WORK REQUIRED | Every line from the top of the records through the line containing "Με αριθμό αναφοράς" should be retyped exactly; the pictures should not.

[Opening SUPPLIED INFORMATION section]

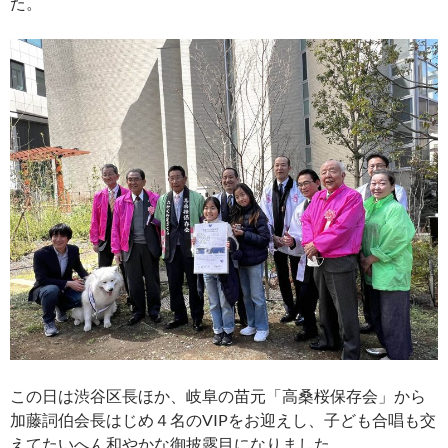
た。
この日は渋谷区長ほか、岐阜の苗元「高桑桜保存会」から
加藤詞伯会長はじめ４名のVIPをお迎えし、子ども合唱も交
えてたいへん和やかな御披露目になりました。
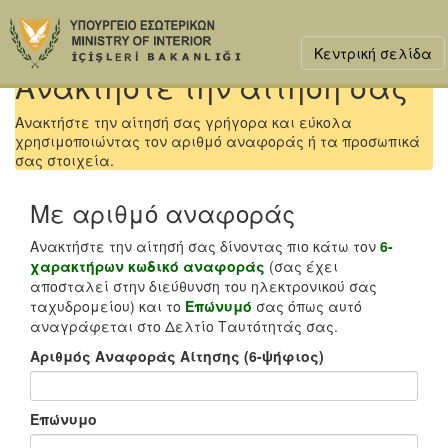
Κεντρική σελίδα
Ανακτήστε την αίτησή σας
Ανακτήστε την αίτησή σας γρήγορα και εύκολα
χρησιμοποιώντας τον αριθμό αναφοράς ή τα προσωπικά
σας στοιχεία.
Με αριθμό αναφοράς
Ανακτήστε την αίτησή σας δίνοντας πιο κάτω τον
6-
χαρακτήρων κωδικό αναφοράς
(σας έχει
αποσταλεί στην διεύθυνση του ηλεκτρονικού σας
ταχυδρομείου) και το
Επώνυμό
σας όπως αυτό
αναγράφεται στο Δελτίο Ταυτότητάς σας.
Αριθμός Αναφοράς Αίτησης (6-ψήφιος)
Επώνυμο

[Closing SUPPLIED INFORMATION section]

OUTPUT |
た。
この日は渋谷区長ほか、岐阜の苗元「高桑桜保存会」から
加藤詞伯会長はじめ４名のVIPをお迎えし、子ども合唱も交
えてたいへん和やかな御披露目になりました。
Κεντρική σελίδα
Ανακτήστε την αίτησή σας
Ανακτήστε την αίτησή σας γρήγορα και εύκολα
χρησιμοποιώντας τον αριθμό αναφοράς ή τα προσωπικά
σας στοιχεία.
Με αριθμό αναφοράς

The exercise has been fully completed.